Но люди расступились не пред ним, а пред рыжей, длинной лошадью Экке, помощника исправника, — взмахивая белой перчаткой, он наехал на монаха, поставил лошадь поперек улицы и закричал упрекающе, обиженно:

— К-куда? Что вы, не видите? Назад!

Монах, подняв крест, затянул:

— Святый бо-о…

— Ур-ра! — крикнул офицер, и весь народ на площади тысячами голосов разъяренно рявкнул:

— Ур-рра-а…

А Экке, привстав на стременах, тоже кричал:

— Петр Ильич, пож-жалуйста, переулочком! В обход! Мирон Алексеевич — прошу вас! Тут — воодушевление, а вы, — как же это?

Артамонов-старший, стоя у изголовья гроба, поддерживаемый женою и Яковом, посмотрел снизу вверх на деревянное лицо Экке и угрюмо сказал монахам, которые несли гроб:

— Сворачивайте, отцы…

И, всхлипнув, добавил:

— Последний раз, видно, распоряжаюсь…

Все это показалось Якову неприличным, даже несколько смешным, но когда свернули в переулок, где жила Полина, он увидал ее быстро шагающей встречу похоронам, она шла в белом платье, под розовым зонтиком, и торопливо крестила выпуклую, туго обтянутую грудь.
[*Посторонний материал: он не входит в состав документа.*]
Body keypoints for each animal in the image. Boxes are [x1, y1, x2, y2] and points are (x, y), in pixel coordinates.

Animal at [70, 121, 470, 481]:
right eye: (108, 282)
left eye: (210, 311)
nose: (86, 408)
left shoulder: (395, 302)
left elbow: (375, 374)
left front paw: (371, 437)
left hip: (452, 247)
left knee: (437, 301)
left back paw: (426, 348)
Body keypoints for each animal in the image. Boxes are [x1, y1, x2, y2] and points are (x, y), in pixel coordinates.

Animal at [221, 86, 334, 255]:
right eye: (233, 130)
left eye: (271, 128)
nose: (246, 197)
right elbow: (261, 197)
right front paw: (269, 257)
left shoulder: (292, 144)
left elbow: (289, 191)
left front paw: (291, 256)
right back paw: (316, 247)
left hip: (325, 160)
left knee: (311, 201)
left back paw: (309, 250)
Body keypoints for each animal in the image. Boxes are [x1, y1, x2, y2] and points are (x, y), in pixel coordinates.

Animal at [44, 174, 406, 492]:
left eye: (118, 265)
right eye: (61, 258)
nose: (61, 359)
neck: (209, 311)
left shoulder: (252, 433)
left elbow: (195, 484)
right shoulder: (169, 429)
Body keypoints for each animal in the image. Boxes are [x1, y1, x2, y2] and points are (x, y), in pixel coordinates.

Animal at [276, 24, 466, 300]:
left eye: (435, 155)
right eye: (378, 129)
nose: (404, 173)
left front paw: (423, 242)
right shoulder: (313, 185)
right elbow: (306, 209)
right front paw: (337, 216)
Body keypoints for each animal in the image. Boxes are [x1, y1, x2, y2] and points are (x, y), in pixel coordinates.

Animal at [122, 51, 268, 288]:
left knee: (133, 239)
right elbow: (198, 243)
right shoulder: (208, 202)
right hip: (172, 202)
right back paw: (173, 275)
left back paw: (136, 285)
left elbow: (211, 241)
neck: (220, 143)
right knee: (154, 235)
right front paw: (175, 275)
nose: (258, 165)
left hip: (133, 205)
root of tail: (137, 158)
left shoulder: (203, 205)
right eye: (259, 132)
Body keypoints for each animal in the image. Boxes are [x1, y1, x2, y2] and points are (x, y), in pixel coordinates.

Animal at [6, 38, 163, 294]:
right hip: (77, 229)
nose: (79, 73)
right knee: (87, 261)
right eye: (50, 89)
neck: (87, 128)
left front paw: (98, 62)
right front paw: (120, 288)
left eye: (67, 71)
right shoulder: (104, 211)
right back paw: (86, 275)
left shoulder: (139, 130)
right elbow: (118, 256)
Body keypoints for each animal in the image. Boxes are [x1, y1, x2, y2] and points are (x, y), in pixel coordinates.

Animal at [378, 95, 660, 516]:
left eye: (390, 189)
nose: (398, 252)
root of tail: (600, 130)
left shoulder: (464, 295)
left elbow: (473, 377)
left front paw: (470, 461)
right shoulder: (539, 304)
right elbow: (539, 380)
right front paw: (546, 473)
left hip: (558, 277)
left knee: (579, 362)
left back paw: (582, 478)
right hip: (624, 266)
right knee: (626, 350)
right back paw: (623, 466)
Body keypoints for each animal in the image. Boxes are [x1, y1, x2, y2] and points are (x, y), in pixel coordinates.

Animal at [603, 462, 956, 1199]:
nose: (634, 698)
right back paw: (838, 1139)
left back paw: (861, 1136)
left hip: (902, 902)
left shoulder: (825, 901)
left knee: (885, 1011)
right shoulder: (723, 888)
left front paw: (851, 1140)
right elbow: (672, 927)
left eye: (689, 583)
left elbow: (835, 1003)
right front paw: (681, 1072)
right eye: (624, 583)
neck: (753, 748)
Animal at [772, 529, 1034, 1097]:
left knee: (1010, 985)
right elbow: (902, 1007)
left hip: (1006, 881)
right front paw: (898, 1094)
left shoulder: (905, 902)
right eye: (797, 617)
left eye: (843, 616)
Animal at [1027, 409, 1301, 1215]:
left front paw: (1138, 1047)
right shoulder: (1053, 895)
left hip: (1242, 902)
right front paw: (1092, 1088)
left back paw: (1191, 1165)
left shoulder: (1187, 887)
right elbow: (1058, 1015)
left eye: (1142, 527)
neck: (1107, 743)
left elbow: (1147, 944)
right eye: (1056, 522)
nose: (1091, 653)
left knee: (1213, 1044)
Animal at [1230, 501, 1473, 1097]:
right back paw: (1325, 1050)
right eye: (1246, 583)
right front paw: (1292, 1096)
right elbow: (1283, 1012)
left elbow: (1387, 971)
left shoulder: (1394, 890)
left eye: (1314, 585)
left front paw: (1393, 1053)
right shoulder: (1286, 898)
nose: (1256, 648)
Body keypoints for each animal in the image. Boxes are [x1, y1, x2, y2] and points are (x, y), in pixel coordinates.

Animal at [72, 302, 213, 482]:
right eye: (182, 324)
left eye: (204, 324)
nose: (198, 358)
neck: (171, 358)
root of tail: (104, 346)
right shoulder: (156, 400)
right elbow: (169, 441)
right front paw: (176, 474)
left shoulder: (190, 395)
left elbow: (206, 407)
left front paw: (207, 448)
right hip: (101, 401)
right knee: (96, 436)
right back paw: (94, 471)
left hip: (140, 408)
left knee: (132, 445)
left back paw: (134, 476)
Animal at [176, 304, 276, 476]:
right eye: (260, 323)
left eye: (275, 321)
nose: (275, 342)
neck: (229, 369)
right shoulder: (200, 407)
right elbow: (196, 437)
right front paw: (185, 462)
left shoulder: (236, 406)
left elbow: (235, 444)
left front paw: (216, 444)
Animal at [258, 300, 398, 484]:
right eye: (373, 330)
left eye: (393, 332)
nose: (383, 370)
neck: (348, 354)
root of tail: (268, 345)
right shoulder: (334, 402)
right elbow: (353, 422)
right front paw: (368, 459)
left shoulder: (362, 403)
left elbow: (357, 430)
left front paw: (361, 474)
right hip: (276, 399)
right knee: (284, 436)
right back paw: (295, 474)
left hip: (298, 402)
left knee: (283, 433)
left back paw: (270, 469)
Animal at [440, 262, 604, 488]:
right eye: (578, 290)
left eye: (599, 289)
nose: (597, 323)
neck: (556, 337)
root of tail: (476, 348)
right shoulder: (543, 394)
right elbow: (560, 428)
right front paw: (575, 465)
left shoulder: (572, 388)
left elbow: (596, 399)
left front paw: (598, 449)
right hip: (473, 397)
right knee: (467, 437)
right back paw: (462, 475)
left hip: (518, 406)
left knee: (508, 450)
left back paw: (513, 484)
«Мавриным любоваться идет», — тотчас же сообразил он и задохнулся пылью, раздражением. Монахи пошли быстрее, чернобородый стал петь тише, задумчивей, а хор певчих и совсем замолчал. За городом, против ворот бойни, стояла какая-то странная телега, накрытая черным сукном, запряженная парой пестрых лошадей, гроб поставили на телегу и начали служить панихиду, а из улицы, точно из трубы, доносился торжественный рев меди, музыка играла «Боже, царя храни», звонили колокола трех церквей и притекал пыльный, дымный рык:

— Р-р-р-а-а!

Якову казалось, что он слышит команду поручика Маврина:

— Р-но-о!

После панихиды пришлось ехать в дом тетки, долго сидеть за поминальным столом, слушая сердитую воркотню отца:

— Какой дурак распорядился поставить лошадей против бойни, а?

— Полиция, полиция, — успокаивал Митя и объяснял: — Неудобно, знаете: национальное воодушевление, а тут — похоронные дроги! Не совпадает…

Мирон, слизнув улыбку с губ своих, говорил доктору Яковлеву, который был особенно заметен в тяжелые, неприятные дни:

— Но если мы дружно навалимся брюхом, как Митька в «Князе Серебряном»… В конце концов — все на свете решается соотношением чисел…

— Техникой, — возразил доктор.

— Техника? Ну, да… Но…

Только вечером, в десятом часу, Яков мог вырваться из этой скучной канители и побежал к Полине, испытывая тревогу, еще никогда до этого часа не изведанную им, предчувствуя, что должно случиться нечто необыкновенное. Конечно, это и случилось.

— Ох, — сказала кухарка Полины, когда Яков, пройдя двором, вошел в кухню, — сказала и грузно опустилась на скамью у печи.

— Сводня, подлая, — ответил Яков и остановился пред дверью в комнату, прислушиваясь к четким, солдатским шагам и знакомому, военному голосу:

— Так вот, надо сообразить — так или не так?.. Сообразите же!

«На „вы“ говорит, — сообразил Яков, — может быть, еще ничего не было».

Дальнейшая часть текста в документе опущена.